The report blames the upsurge on the power vacuum in Kabul caused by the aftermath of the 11 September 2001 terrorist attacks, saying it enabled farmers to replant opium poppy. By the time the Afghan Interim Administration was established and issued a strong ban on illicit drug cultivation, most of the opium poppy fields had already begun to sprout.
“The cultivation took place during the total collapse of law and order in the Fall 2001, long before the new Government of Hamid Karzai was in place, and before the UN-coordinated effort to rebuild the country devastated by two decades of conflict had even begun,” Mr. Costa explained.
The total opium output this year amounted to an estimated 3,400 tons, still 25 per cent lower than the all-time record of 4,600 tons in 1999. Although it is difficult to estimate the value of the illicit crop because of fluctuating prices, the report notes that the total income for the Afghan opium poppy farmers could reach several hundreds of million US dollars” in 2002.
“What is needed in the period ahead is much stronger international support in establishing and developing law enforcement institutions, and providing Afghan farmers with alternative, licit means of livelihood,” said Mr. Costa. He also called for greater assistance to the Afghan authorities in carrying out their “strong commitment” to preventing opium cultivation, and noted that immediately after assuming office, President Karzai issued a decree banning not only cultivation but also the processing, trafficking and abuse of opiates – a position which was reiterated last month.

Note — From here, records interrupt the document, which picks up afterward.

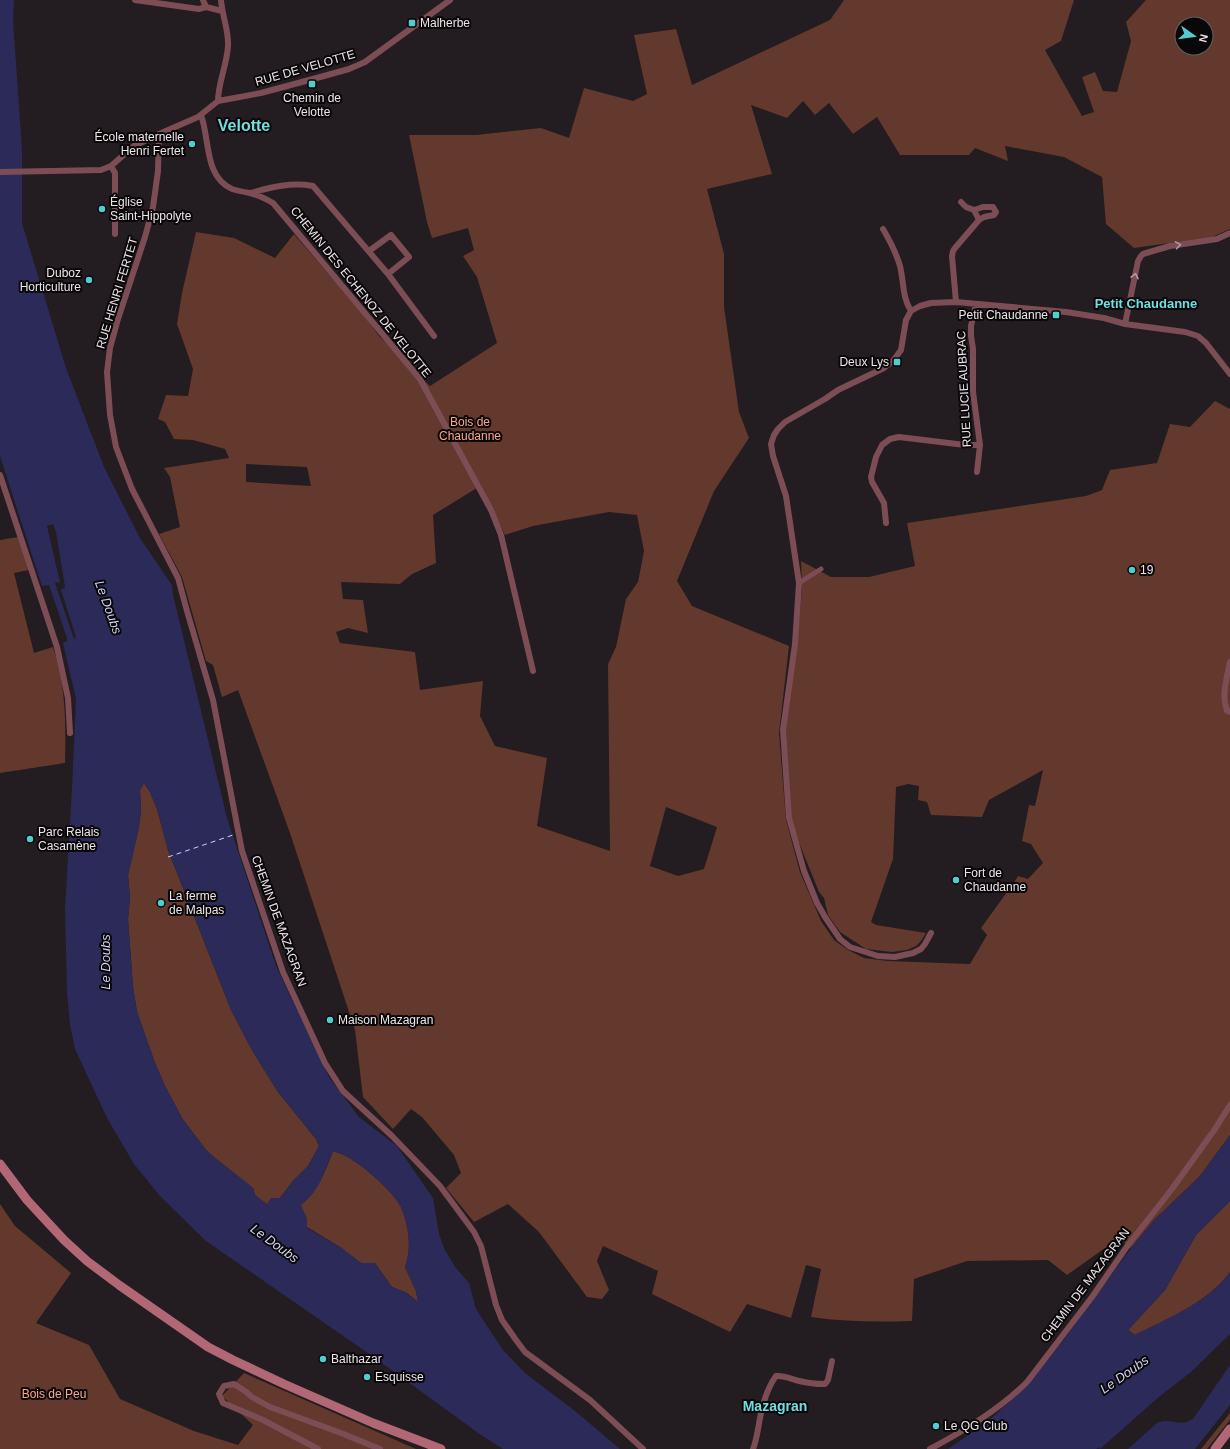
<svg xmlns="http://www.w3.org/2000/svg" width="1230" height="1449" viewBox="0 0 1230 1449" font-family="Arial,sans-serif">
<rect width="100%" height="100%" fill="#231c20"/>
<!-- green -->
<path fill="#62392c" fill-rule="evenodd" d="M844,0h230l-13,41 -16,9 37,66 12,-4 -12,-35 13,-5 8,19 14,1 14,-51 -5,-19 20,-22h84v229l-18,8 -78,11 -28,-24 -4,-47 -38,-20 -59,-11 3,15 -33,-13 -6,7h-69l-23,-38 -24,17 -24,-31 -14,12 -12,-14 -16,17 -36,-13 21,69 -65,15 17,65v53l15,105 10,26 -35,53 -37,90 15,25 97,40 -10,87 7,87 14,52 21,49 13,19 14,10 16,8 24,3 82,3 17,-29 -6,-7 34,-47 3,-5 10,3 15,-16 -12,-19 -9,-3 7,-36 6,1 8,-36 -54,30 -7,17 -51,-2 -4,-13 -9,-2 1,-14 -11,-2 -12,3 -3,72 -22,63 5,3 50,8 -5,8 -5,5 -9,4 -15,2 -26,-3 -26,-17 -12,-17 -4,-17 -5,-6 -30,-74 -6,-88 14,-82 5,-60 -1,-27 30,16h38l46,-11 -8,-43 179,-27 16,-6 8,-20 47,-7 13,-39 20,3 25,-26 15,8v726l-30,41 -46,44 -23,28 -12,-10 -52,37 -19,-15 -81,1 -53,18 -2,42c-34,1 -67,1 -101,-4l10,-48 -15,-4 -15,53 -44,-14 -17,28 -78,-38 6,-23 -55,-25 -6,15 12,29 -7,9 -15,-2 -48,-65 -31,-28 -34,18 -28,-34 15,-15 -7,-18 -32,-38 -11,-8 -18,20 -30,-32 -8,-67 -65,-197 -52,-143 -16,7 -9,-32 -7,-4 -24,-84 -23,-43 21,-7 -10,-50 -6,-9 65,-10 -4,-9 -32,-9 -19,-1 -9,-17 -7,-3 8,-24 22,1 5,-27 -16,-45 5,-31 14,-61 38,6 41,20 19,-24 68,79 17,23 51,50 67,-43 -20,-66 -14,-21 11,-6 -6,-22 -36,10 -5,-16 -18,-87h67l65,-7 28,10 15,-50 49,13 14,-7 -13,-59 42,-6 16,56 138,-65zM1182,24h24v24h-24zM246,464l61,3 4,19 -65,-4zM480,486l25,49 28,-9 76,-14 28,3 7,36 -6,31 -12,17 -10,48 -8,17 2,187 -73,-25 10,-68 -52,-12 -15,-30 3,-35 -63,9 -5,-38 -75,-9 -4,-11 12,-4 20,5 -5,-33 -20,-1 -2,-17 59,2 12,-10 24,-11 -3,-48zM666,807l51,20 -13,42 -26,7 -28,-10z
M18,537l11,33 -15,3 20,80 19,-6c13,38 13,77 12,116l-65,10v-233z
M144,783l6,9 7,17 11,41 63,160 22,42 25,40 38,47 3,7 -11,20 -16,16 -12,16h-6l-7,7 -12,-10 -2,-7 -38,-30 -9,-8 -24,-32 -17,-32 -10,-23 -18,-51 -4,-25 -5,-68 2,-21 -2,-23 11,-48 2,-17 -1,-20z
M333,1151c4,2 10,3 14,5 16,9 46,35 54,51 8,19 11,41 4,60l11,24 2,11 -11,-9 -15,-6 -17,-24h-14l-21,-16 -33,-20v-8l-7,-14c19,-14 25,-34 33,-54z
M1230,1201v71c-23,31 -61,46 -95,63l-7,-5 37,-40 31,-55z
M0,1204l15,22 56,47 -35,50 53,22 31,54 74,32 44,14 15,-20 -31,-29 22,-23 172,76h-416z
M1230,1413v7l-23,29h-6z"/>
<!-- water -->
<path fill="#2c2a58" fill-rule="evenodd" d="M0,0h14l-1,20 9,129v74l44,145 38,99 36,71 32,47 1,10 54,223 49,148 53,111 30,40 38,29 36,52 6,36 5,14 11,19 14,16 7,26 27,41 22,23 50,38 45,38h-117l-22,-14 -106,-77 -169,-117 -46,-45 -26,-32 -27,-46 -32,-69 -5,-24 -3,-33 -2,-83 7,-122 4,-88 -13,-56 4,-2v-3l-18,-53 -7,1 -42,-130zM53,524l3,8 9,55 -4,3 15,47 -2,2 -19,-56 2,-1 2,1 1,-1 -13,-56zM144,783l6,9 7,17 11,41 63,160 22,42 25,40 38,47 3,7 -11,20 -16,16 -12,16h-9l-4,6 -12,-9 -2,-7 -38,-30 -9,-8 -24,-32 -17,-32 -10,-23 -18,-51 -4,-25 -5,-68 2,-21 -2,-23 11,-48 2,-17 -1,-20zM333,1151c5,2 10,3 14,6 16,9 46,34 54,50 8,19 11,41 4,60l11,24 2,11 -11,-9 -15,-6 -17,-24h-14l-21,-16 -33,-19v-9l-6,-14c20,-15 22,-33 32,-54z
M1230,1135v66l-34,34 -31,55 -37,40 7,5c34,-17 72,-32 95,-63v62l-39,38 -31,24 -60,53 -1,-2 -3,2h-148l38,-26 30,-27 49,-58 66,-90 23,-28 46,-44z
M1230,1365v40l-35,44h-67l29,-26c13,-6 22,5 36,-4z"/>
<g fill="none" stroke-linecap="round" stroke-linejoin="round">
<!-- ferry -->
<path stroke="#d0d2f2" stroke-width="1" stroke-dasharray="5 4" stroke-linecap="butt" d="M168,857l65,-22"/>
<!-- pedestrian -->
<path stroke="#7c4d55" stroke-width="5" d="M799,583l22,-14"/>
<!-- minor -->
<path stroke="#7c4d55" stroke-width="6" d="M135,0l64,9 7,-2
M203,0l3,7 16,4
M218,101c0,-18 9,-36 10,-55 1,-15 -6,-31 -7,-46
M201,115c9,24 3,62 31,74 6,2 12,3 18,4 8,2 16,6 23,10l147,176 71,131 10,25 32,136
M159,134l-1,37 -5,36 -8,30 -27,82 -8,29 -3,24 3,43 6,32 16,42 46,89 9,33 26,89 29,151 41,121 42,91 18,28 49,45 48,50 34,46 7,14 15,59 6,15 14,20 9,12 65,48 53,49
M111,166l4,7v61
M0,172l101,-2 10,-4 23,-20 25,-12 39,-17 20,-16 43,-8 52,-14 36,-10 16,-7 85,-62
M251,193c20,-6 41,-11 62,-7l75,88 46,62
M961,202l5,5 8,3 5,10
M883,229c7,12 13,23 17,37 4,16 2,31 11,45
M369,251l22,-16 18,22 -21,17
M956,302l-4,-46 1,-5 2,-3 24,-28 5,-3 10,-2 2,-3 -3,-5h-10l-9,3
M976,304l-5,22v10l2,13v43l7,53 -3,27
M1125,324l13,-63 3,-5 2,-2 27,-8 47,-7 13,-6
M0,475l57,172 11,51 2,35
M886,523l-2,-20 -12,-21 -1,-5 5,-20 6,-12 8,-6 9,-2 66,8h15
M1230,662c-3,16 -9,33 -3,49l3,1
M931,933l-6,11 -4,5 -8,4 -18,4 -17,-1 -28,-9 -10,-8 -15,-22 -8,-14 -13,-32 -15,-53 -6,-88 12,-86 4,-61 -13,-87 -13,-40 -2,-12 3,-9 4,-6 7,-7 40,-23 13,-9 46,-22 9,-7 8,-11 5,-30 5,-9 9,-5 11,-3 25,-1 110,10 38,6 21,6 60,8 13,4 8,7 24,31
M318,1449l-55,-29 -40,-17 -4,-9 5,-8 10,-2 11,7 7,6 18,10 71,26 39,16
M753,1449c4,-10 5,-21 7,-31 2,-13 8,-31 16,-42 8,-1 15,3 23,5 8,2 17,3 26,3l3,-4 4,-19
M930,1449c32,-17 71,-41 97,-67l65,-85 36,-52 44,-56 43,-60 15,-24"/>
<!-- secondary -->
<path stroke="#b16774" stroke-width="9" d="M0,1164l27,36 37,40 23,21 32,24 89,62 25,13 51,24 89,39 68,26
M1215,1449l15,-20"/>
</g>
<!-- one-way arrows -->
<defs><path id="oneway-chevron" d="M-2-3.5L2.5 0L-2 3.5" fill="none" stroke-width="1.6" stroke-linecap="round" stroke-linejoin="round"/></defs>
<g stroke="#b4999f">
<use href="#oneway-chevron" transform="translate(1178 245) rotate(-9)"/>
<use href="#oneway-chevron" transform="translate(1135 276) rotate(-78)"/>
</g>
<!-- markers -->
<g fill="#52cdce" stroke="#0a0709" stroke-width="1.5">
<rect x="408" y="19" width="8" height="8" rx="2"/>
<rect x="308" y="80" width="8" height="8" rx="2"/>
<circle cx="192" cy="144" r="4"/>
<circle cx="102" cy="209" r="4"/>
<circle cx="89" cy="280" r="4"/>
<rect x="1052" y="311" width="8" height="8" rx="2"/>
<rect x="893" y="358" width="8" height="8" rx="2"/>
<circle cx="1132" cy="570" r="4"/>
<circle cx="30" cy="839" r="4"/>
<circle cx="956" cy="880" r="4"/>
<circle cx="161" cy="903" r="4"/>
<circle cx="330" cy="1020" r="4"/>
<circle cx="323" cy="1359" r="4"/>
<circle cx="367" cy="1377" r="4"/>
<circle cx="936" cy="1426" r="4"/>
</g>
<g text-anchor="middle" stroke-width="4" stroke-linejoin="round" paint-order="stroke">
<!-- poi labels -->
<g font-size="12" fill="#ebe5e9" stroke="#0a0709" text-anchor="start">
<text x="420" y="27">Malherbe</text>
<text x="312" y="102" text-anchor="middle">Chemin de<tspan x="312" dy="14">Velotte</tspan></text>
<text x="184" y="141" text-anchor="end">École maternelle<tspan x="184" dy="14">Henri Fertet</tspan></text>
<text x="110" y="206">Église<tspan x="110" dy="14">Saint-Hippolyte</tspan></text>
<text x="81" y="277" text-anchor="end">Duboz<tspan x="81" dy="14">Horticulture</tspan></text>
<text x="1048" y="319" text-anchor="end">Petit Chaudanne</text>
<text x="889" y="366" text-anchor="end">Deux Lys</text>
<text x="1140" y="574">19</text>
<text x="38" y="836">Parc Relais<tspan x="38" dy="14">Casamène</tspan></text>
<text x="964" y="877">Fort de<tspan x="964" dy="14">Chaudanne</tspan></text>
<text x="169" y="900">La ferme<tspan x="169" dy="14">de Malpas</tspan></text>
<text x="338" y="1024">Maison Mazagran</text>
<text x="331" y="1363">Balthazar</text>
<text x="375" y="1381">Esquisse</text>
<text x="944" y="1430">Le QG Club</text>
</g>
<!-- street labels -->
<g font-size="12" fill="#ebe5e9" stroke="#0a0709">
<text transform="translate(305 68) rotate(-16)" y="4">RUE DE VELOTTE</text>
<text transform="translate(361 292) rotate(51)" y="4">CHEMIN DES ECHENOZ DE VELOTTE</text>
<text transform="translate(117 293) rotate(-73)" y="4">RUE HENRI FERTET</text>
<text transform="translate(964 389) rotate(-93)" y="4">RUE LUCIE AUBRAC</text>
<text transform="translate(279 921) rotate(70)" y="4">CHEMIN DE MAZAGRAN</text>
<text transform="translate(1085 1285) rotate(-53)" y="4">CHEMIN DE MAZAGRAN</text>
</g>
<!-- park labels -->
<g font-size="12" fill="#fea68a" stroke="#0a0709">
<text x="470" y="426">Bois de<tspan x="470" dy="14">Chaudanne</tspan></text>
<text x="54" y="1398">Bois de Peu</text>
</g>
<!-- neighbourhood labels -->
<g font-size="13" font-weight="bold" fill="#72dedf" stroke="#0a0709">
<text x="1146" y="308">Petit Chaudanne</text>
</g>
<!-- water labels -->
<g font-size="13" font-style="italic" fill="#d0d2f2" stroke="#0a0709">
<text transform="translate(109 607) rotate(70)" y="5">Le Doubs</text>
<text transform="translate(105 962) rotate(-90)" y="5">Le Doubs</text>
<text transform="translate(275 1243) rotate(36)" y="5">Le Doubs</text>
<text transform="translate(1124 1374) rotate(-35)" y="5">Le Doubs</text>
</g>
<!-- quarter labels -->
<g font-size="14" font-weight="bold" fill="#72dedf" stroke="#0a0709">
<text x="775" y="1411">Mazagran</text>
</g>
<!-- district labels -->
<g font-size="16" font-weight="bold" fill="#72dedf" stroke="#0a0709">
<text x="244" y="131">Velotte</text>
</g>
</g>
<!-- north arrow -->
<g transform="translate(1194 36) rotate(104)"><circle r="19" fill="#0a0709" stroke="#646063"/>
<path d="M0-3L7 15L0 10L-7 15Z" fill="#52cdce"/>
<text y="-6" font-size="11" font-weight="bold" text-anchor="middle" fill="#ebe5e9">N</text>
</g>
</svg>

Those moves were made in response to the proliferation of opium cultivation in Afghanistan. By the late 1990s, the country provided about 70 per cent of global production of illicit opium, while some 9 million people, or two thirds of all abusers worldwide, consumed drugs of Afghan origin, ODC said. About half a million people have been involved in the international trade of illicit Afghan opiates in recent years.
The survey’s findings were based on high-resolution satellite images complemented by extensive ground surveys. UN investigators visited 923 villages in 84 districts of 16 provinces.